Session 5: ToxCast Data Interpretation

Moving towards data interpretation, transparency, and scientific confidence in the EPA’s ToxCast Program
Russell S. Thomas, US EPA

Russell S. Thomas, PhD


National Center for Computational Toxicology, US EPA


The U.S. EPA ToxCast program is in its tenth year. Significant learning and progress have occurred towards collection, analysis, quality control, and interpretation of the data.

The analysis of ~1,800 chemicals across ~700 high-throughput in vitro assays has revealed that most environmental and industrial chemicals are very non-selective in the biological targets they perturb, while a small subset of chemicals are relatively selective for specific biological targets.

The selectivity of a chemical informs interpretation of the screening results while also guiding future work based on mode-of-action or adverse outcome pathway approaches. Coupling the high-throughput in vitro assays with additional in vitro pharmacokinetic assays and in vitro-to-in vivo extrapolation modeling allows conversion of in vitro bioactive concentrations to estimates to an administered dose (mg/kg/day). High throughput exposure models are also being developed that generate exposure estimates based on key aspects of chemical production, fate, transport, and personal use. Comparison of the administered dose to human exposure estimates provides a risk-based context.

Since its inception the ToxCast program has spent considerable effort to ensure data quality and public access in order to provide scientific confidence in the results. NCCT’s data analysis software has recently been revamped to increase statistical rigor.

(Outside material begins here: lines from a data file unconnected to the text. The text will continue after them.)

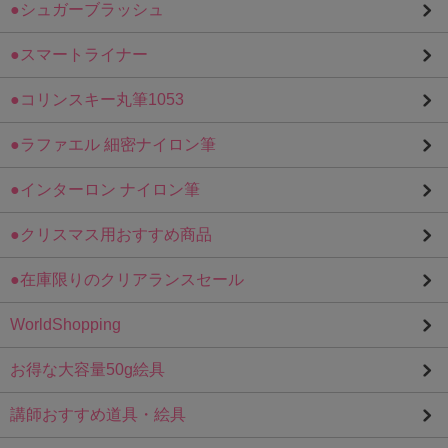
●シュガーブラッシュ
●スマートライナー
●コリンスキー丸筆1053
●ラファエル 細密ナイロン筆
●インターロン ナイロン筆
●クリスマス用おすすめ商品
●在庫限りのクリアランスセール
WorldShopping
お得な大容量50g絵具
講師おすすめ道具・絵具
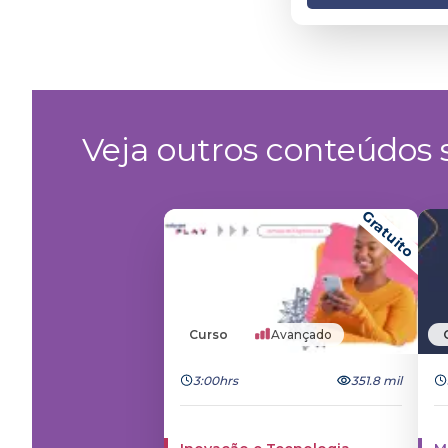
Veja outros conteúdos s
Gratuito
Curso
Avançado
3:00hrs
351.8 mil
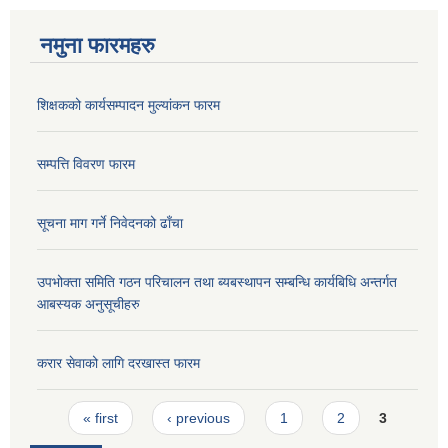
नमुना फारमहरु
शिक्षकको कार्यसम्पादन मुल्यांकन फारम
सम्पत्ति विवरण फारम
सूचना माग गर्ने निवेदनको ढाँचा
उपभोक्ता समिति गठन परिचालन तथा ब्यबस्थापन सम्बन्धि कार्यबिधि अन्तर्गत
आबस्यक अनुसूचीहरु
करार सेवाको लागि दरखास्त फारम
Pages
« first
‹ previous
1
2
3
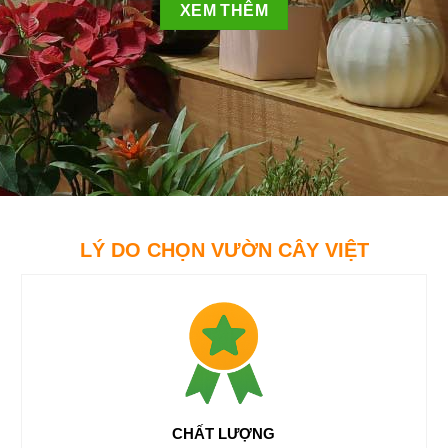
XEM THÊM
LÝ DO CHỌN VƯỜN CÂY VIỆT
CHẤT LƯỢNG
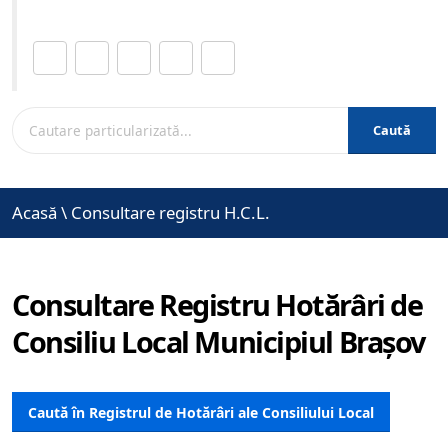
Distribuie această pagină.
Caută
Acasă
\
Consultare registru H.C.L.
Consultare Registru Hotărâri de
Consiliu Local Municipiul Brașov
Caută în Registrul de Hotărâri ale Consiliului Local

Data quality flags have been added to indicate concerns with chemical purity and identity, noisy data, outliers, systematic assay errors, and activity in range of cytotoxicity. The raw data has also been released together with the data analysis software to enable users to reproduce the summary values.

Additional efforts, such as an external data audit and release of an owner’s manual, are planned for later this year to further increase transparency and data usability. This abstract does not necessarily reflect U.S. EPA policy.